James Bond is in a tricky situation, though not the kind he normally finds himself in. The superspy’s latest adventure, No Time To Die, has been hit with several delays. This isn’t a surprising thing to hear these days. But MGM was one of the first studios to delay a major release out of concern over COVID-19. The film’s original US release date was in April before it moved to November 25th and then, strangely, moved up five days. Earlier this month, it received another delay to April 2nd, 2021.
Many other film studios have sold theatrical releases to streaming platforms rather than wait for a time when theaters will be safe to visit again. And according to a Bloomberg report earlier this week, MGM was exploring this possibility with services like Netflix and Apple TV+. But as it turns out, No Time to Die is a bit too expensive for anyone to bite. Both Deadline and Variety are reporting that MGM offered the film for $600 million. This high price tag caused the discussions to die pretty quickly. Deadline also states that franchise producer Barbara Broccoli “nixed the deal” but that the process was an exploration. In the Variety report, an MGM spokesperson had this to say on No Time to Die:
We do not comment on rumors. The film is not for sale. The film’s release has been postponed until April 2021 in order to preserve the theatrical experience for moviegoers.”
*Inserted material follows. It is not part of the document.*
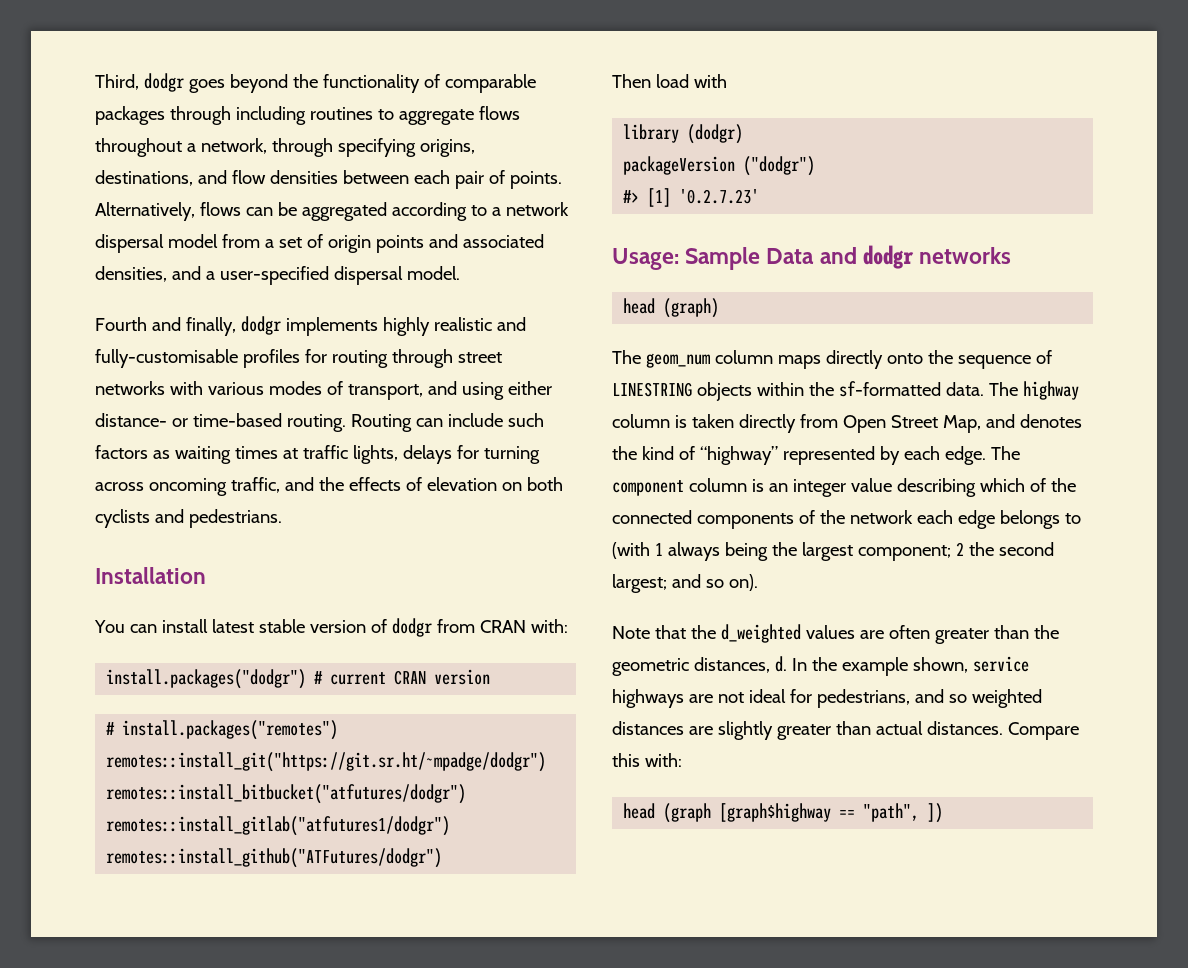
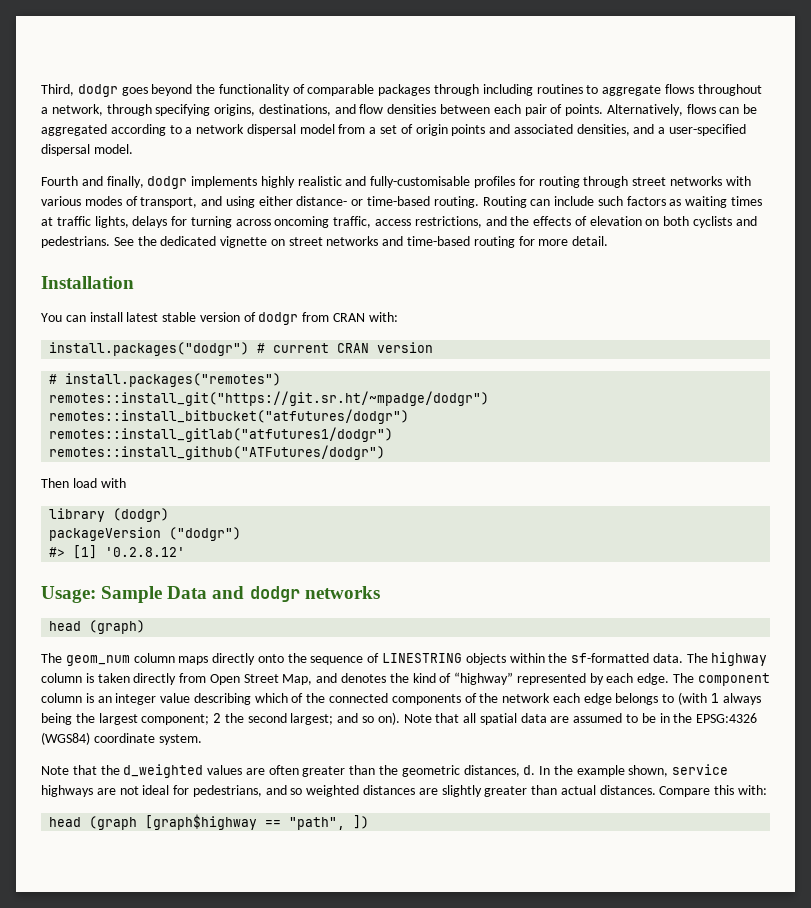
(280, 485) none -> [375,216,482,228] access restrictions,
(282, 518) none -> [113,236,609,248] See the dedicated vignette on street networks and time-based routing for more detail.
[679,189,760,204] '0.2.7.23' -> [105,547,186,557] '0.2.8.12'
(758, 582) none -> [403,713,758,725] [41,732,202,745] Note that all spatial data are assumed to be in the EPSG:4326 (WGS84) coordinate system.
Despite the spokesperson’s quote, multiple reports citing insiders point to this being true. However, the James Bond franchise is clearly MGM’s highest earner. So it makes sense that exploratory discussions would die quickly if the studio couldn’t get the price it wanted for No Time to Die. But there are other factors to consider too. Variety lists the film’s budget at over $250 million and that MGM has already lost between $30 and $50 million from the delays. The franchise also frequently utilizes promotional partnerships with the likes of Heineken and Omega watches. Any change in release plans would likely include those companies in the discussion so they could ensure they recoup their financial input.